Signal-CF [27] and Signal3L [29] which adopt the "subsite-coupled model" achieve accuracies of 0.774 and 0.813 respectively. The results are lower than those reported in the authors' publications using the same dataset. Manual inspection of Signal-3L revealed that there was a mistake quoted by the authors in their publication [29]. For the entry [Swiss-Prot: Q6UXL0], the authors reported the cleavage site as 28aa instead of the correct 29aa that the authors indicated in their supplied supplementary data ("Online Supporting Information B: Signal-CF dataset - supp-B.txt"). Thus, the tools that were evaluated may have been wrongly penalized (SignalP (version 3.0) and PrediSi [22]). From our examination, Signal-CF and Signal-3L identify the cleavage site at 63aa and 28aa respectively based on the input sequence of length 70aa. When we reduced its evaluation length to LENGTH(SP)+LENGTH(30aa of the mature peptide) which is 59aa in length (the sequence being: MQTFTMVLEEIWTSLFMWFFYALIPCLLTDEVAILPAPQNLSVLSTNMKHLLMWSPVIA) as reported in their publication, Signal-CF and Signal-3L reported SPs of 29aa and 28aa. Comparing the two tools, we noted that selecting the correct "species" option in Signal-3L is critical; otherwise a markedly different length of SP is reported. Signal-CF, on the other hand, is extremely sensitive to the different lengths. Additionally, it is unclear whether the additional classification of sequences into more specific groups (e.g. plant, human, animal etc.) adopted by Signal-3L is able to generate greater advantage over Signal-CF as we shall see in the other experiments.

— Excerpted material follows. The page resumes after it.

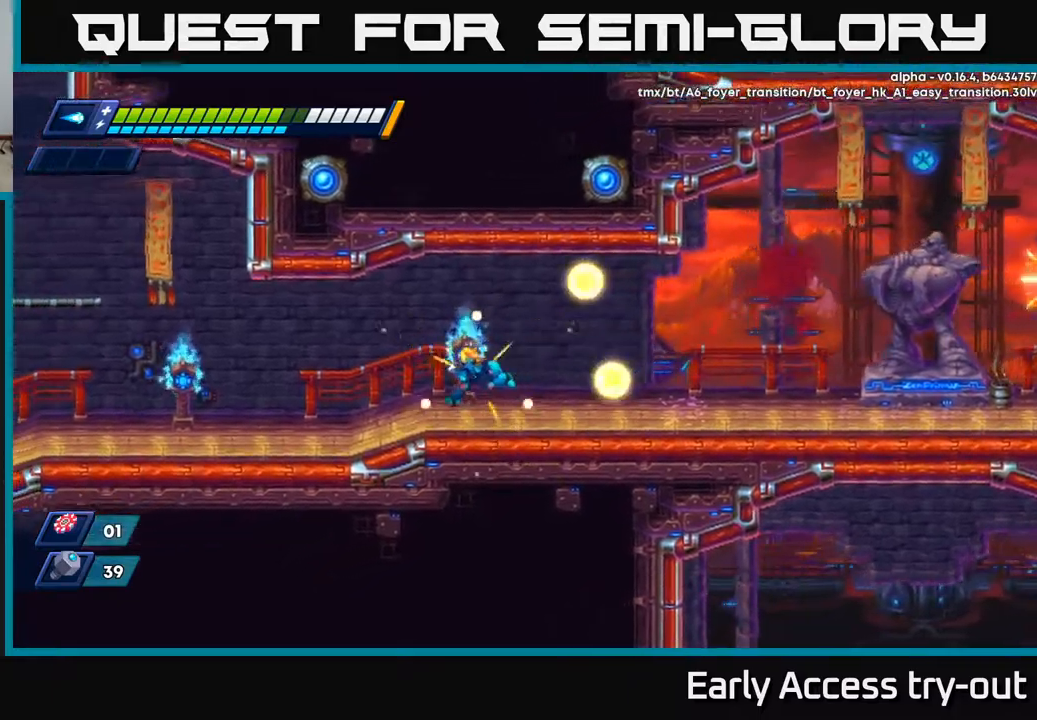
{"buttons": ["R2", "DPAD_RIGHT"], "left_stick": "center", "right_stick": "center", "events": [[267, "DPAD_LEFT", "up"], [317, "DPAD_RIGHT", "down"], [350, "R2", "down"]]}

Sensitivities of SOSUIsignal (0.189) [28] and SPOCTOPUS [30] (0.393) are not comparable to the other methods. This is possibly because identification of cleavage site may not have been a priority in their study [28] as SOSUIsignal was developed to discriminate SPs from non-SPs containing sequences while SPOCTOPUS was developed as a combined predictor for SPs and membrane protein topology.
Other methods namely Philius, Phobius, PrediSi, SigHMM, RPSP and Signal-3L return accuracies that are above 0.800 or 80%. However, closer examination reveals that although their specificities are impressive, their sensitivities are modest, largely in the range of 0.630 to 0.790.
Results from experiment 2
The second experiment recruits a much larger dataset consisting of 4,704 sequences that are spilt into positive and negative datasets of equal size. The negative set consists of a mix of Euk cytoplasmic and nuclear sequences. The dataset is further divided into the three organism groups (details available in Table 1).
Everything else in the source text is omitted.